28 de maio de 2010
Há 200 milhões de anos, não havia homens na Terra. Nem mesmo futebol. O território brasileiro, grudado à costa oeste da África, formava um continente chamado Pangea. Se existissem homens naquela época, brasileiros e africanos compartiriam a mesma terra. Se houvesse futebol, idolatrariam a mesma camiseta. Algo assim deve finalmente ocorrer no Mundial que começa dentro de poucos dias.
Nenhuma outra seleção é tão popular na África como a canarinho. As crianças, em geral, vestem a camiseta verde-amarela rasgada, cobrindo o calção. Um vestido até os joelhos. Os adultos a usam no dia a dia, com bermudas ou jeans ? em contraste com as mulheres, que conservam os tradicionais vestidos e lenços coloridos. Os modelos não se resumem ao tradicional. São comuns as estampadas com astros de Copas passadas, como Ronaldo e Ronaldinho Gaúcho ? nenhuma, porém, de Elano, um dos expoentes do grupo atual.
A variedade é tanta que, eventualmente, aparece uma camiseta original. Rick exibe orgulhoso a sua em ocasiões especiais, como o festival de Winneba. Nesta cidade do sul de Gana ? país que no tempo da Pangea estava colado ao Maranhão ?, dois grupos se enfrentam no início de maio. Ganha o que agarrar primeiro um antílope vivo na mata. Enquanto espera pelo retorno da turma vencedora, Rick bebe e dança entre a multidão. Um carnaval que casa bem com a vestimenta. "Gana é conhecida como o Brasil da África, pela técnica e por jogar bonito. Camarões e Nigéria, por exemplo, batem muito", avalia o ganês.
Casualidade ou não, os africanos que "batem muito" também chegaram à Copa da África do Sul. Isso não incomoda Rick, um africano que, a despeito da semelhança com o volante Amaral, é um fanático do futebol espetáculo. Sua camiseta, diz, é uma "bíblia com mangas".
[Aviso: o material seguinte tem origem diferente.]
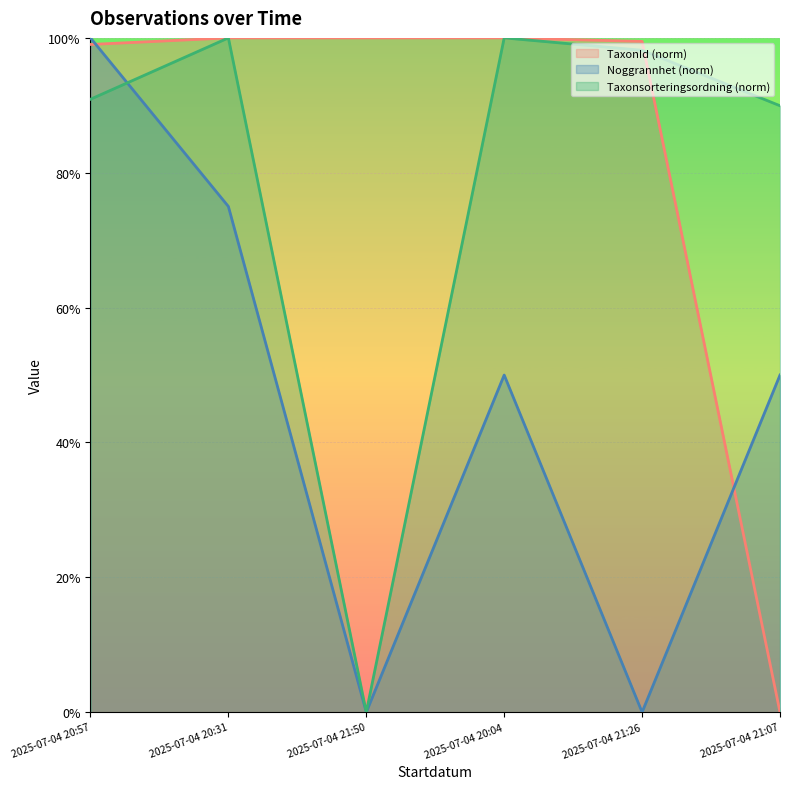

How many lines are shown in the chart?

3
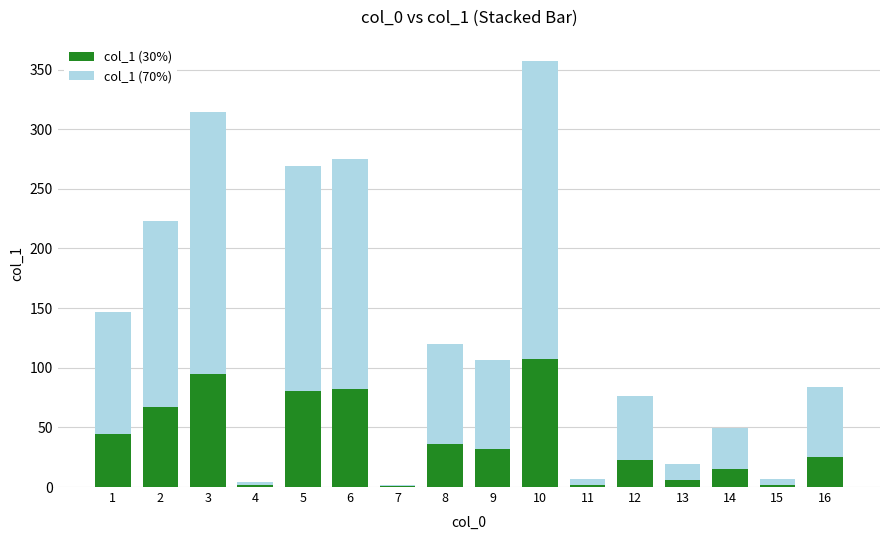

What is the sum of the col_1 (30%) values at 11 and 1?

46.1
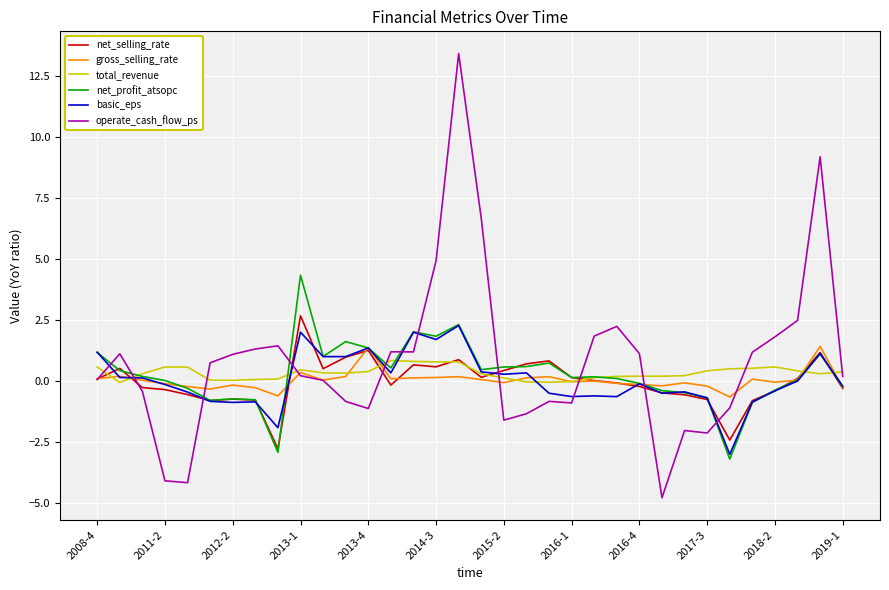

What is the greatest value displayed?

13.4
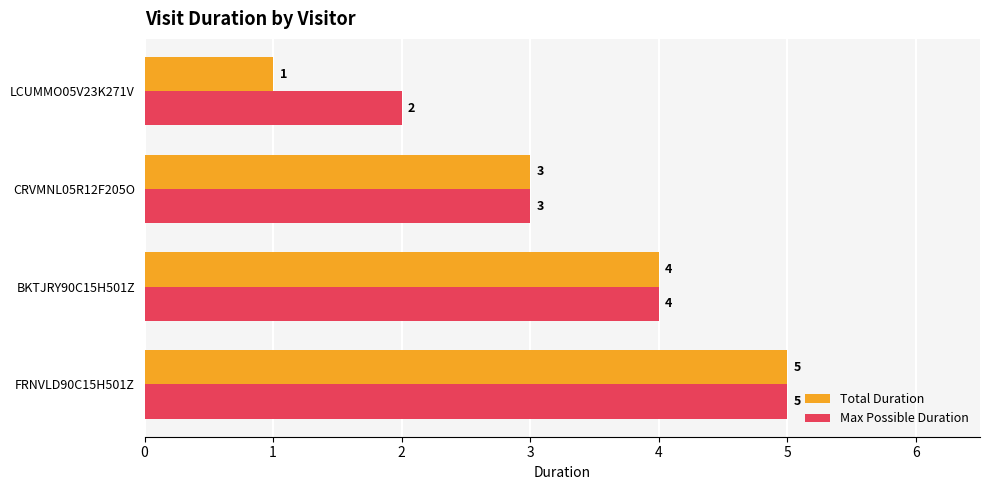

Which series has the largest range (max minus min)?

Total Duration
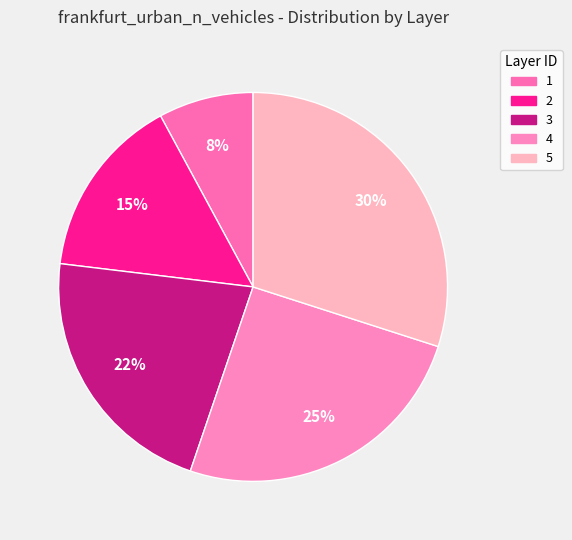

Rank the categories by value from highest to lowest.

5, 4, 3, 2, 1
A devoção de um africano pela seleção canarinho tem múltiplas razões e significados. Um brasileiro torce pelo Brasil, fundamentalmente, por patriotismo. Alguns diriam que por acaso, pelo local de nascimento. Mesmo que deteste o futebol-arte, este brasileiro comemora um título ganho com futebol ofensivo. Um africano não, nasce em um país incapaz de ganhar o Mundial (ao menos até agora). Precisa escolher, além de um time ? Manchester, Arsenal e Barcelona são os preferidos ? uma seleção. Esta eleição pode ser influenciada por cores ? o amarelo e o verde predominam nas bandeiras africanas ? mas tende a refletir a preferência por um estilo de jogo e de vida.
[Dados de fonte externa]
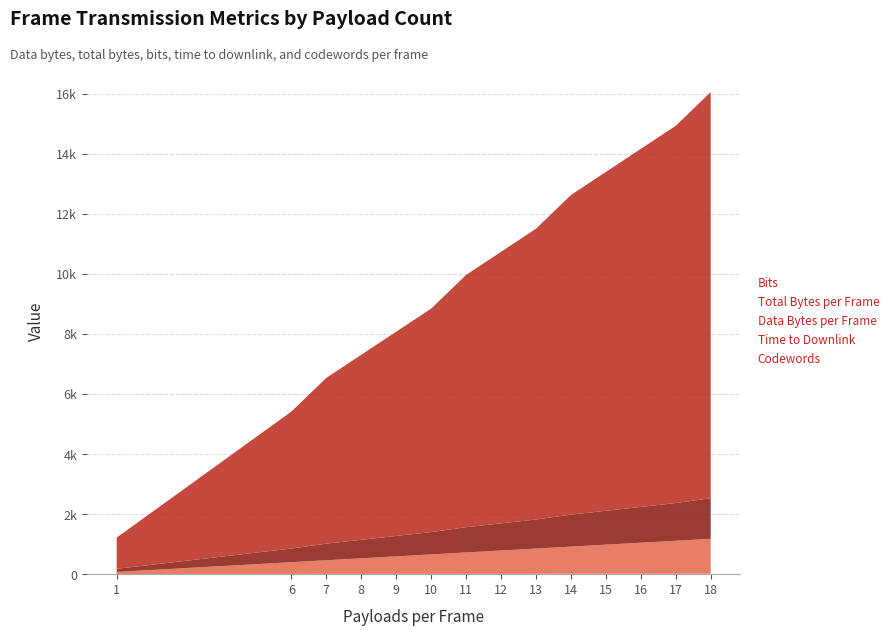

Reading right to left, extract all data points from this chart.

Data Bytes per Frame: 18=1160.0	17=1096.0	16=1032.0	15=968.0	14=904.0	13=840.0	12=776.0	11=712.0	10=648.0	9=584.0	8=520.0	7=456.0	6=392.0	1=72.0
Total Bytes per Frame: 18=1352.0	17=1256.0	16=1192.0	15=1128.0	14=1064.0	13=968.0	12=904.0	11=840.0	10=744.0	9=680.0	8=616.0	7=552.0	6=456.0	1=104.0
Bits: 18=13520.0	17=12560.0	16=11920.0	15=11280.0	14=10640.0	13=9680.0	12=9040.0	11=8400.0	10=7440.0	9=6800.0	8=6160.0	7=5520.0	6=4560.0	1=1040.0
Time to Downlink: 18=11.3	17=10.5	16=9.9	15=9.4	14=8.9	13=8.1	12=7.5	11=7.0	10=6.2	9=5.7	8=5.1	7=4.6	6=3.8	1=0.9
Codewords: 18=6.0	17=5.0	16=5.0	15=5.0	14=5.0	13=4.0	12=4.0	11=4.0	10=3.0	9=3.0	8=3.0	7=3.0	6=2.0	1=1.0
Vestir a camiseta brasileira é, para Rick, um modo de dizer, sem falar, que valoriza mais os meios que os fins. "Espera-se que o Brasil jogue bonito. Se ganhar, melhor", afirma.
A mística ganhadora não é a primeira razão citada para torcer pelo Brasil, embora cinco estrelas no peito não incomodem quem quer ser um "vencedor". Isso é especialmente relevante em um continente duro para se cultivar autoestima. A fama de campeão é menos decisiva do que a escola de futebol para explicar a popularidade brasileira. Tanto que os africanos que preferem outras seleções ? França ou Inglaterra, geralmente ? o fazem com um argumento lisonjeiro: é muito cômodo apoiar o Brasil. Não tem graça.
Passaporte com mangas. Para um viajante que cruza o continente, do Marrocos à África do Sul, aproveitar-se da simpatia pela camiseta brasileira não é uma escolha. A rota terrestre mais rápida, de 14 mil quilômetros, cruza 16 fronteiras. Em 80% delas, há tentativa de extorsão. Nestes casos, a verde-amarela se transforma em "passaporte com mangas", conforme a boa vontade do oficial de imigração. "Brasil! Pelé, Ronaldo, Ronaldinho...", exclama o policial. "Brasil, pouco dinheiro. Pelé, Ronaldo, Ronaldinho, obrigado e tchau...", responde o viajante, sorrindo para parecer mais brasileiro.
Nem sempre funciona. Alguns policiais duvidam que um turista não tenha dinheiro para uma "gorjeta". Como em alguns países se vive em média 40 anos e não há férias, é difícil compreender uma viagem como um fim em si, sem luxo. "Um dia quero ser turista, em vez de policial", insistem. Outros relutam em crer que o Brasil não fica na Europa, ou que a moeda não é o euro. Uma ignorância que une os dois lados do Atlântico. Boa parte dos brasileiros vê a África como um grande deserto ou uma imensa selva. Não imagina que há metrópoles e zonas ricas. Nem suspeita que, há alguns milhões de anos, ela já esteve unida ao Brasil por bem mais que uma "bandeira com mangas".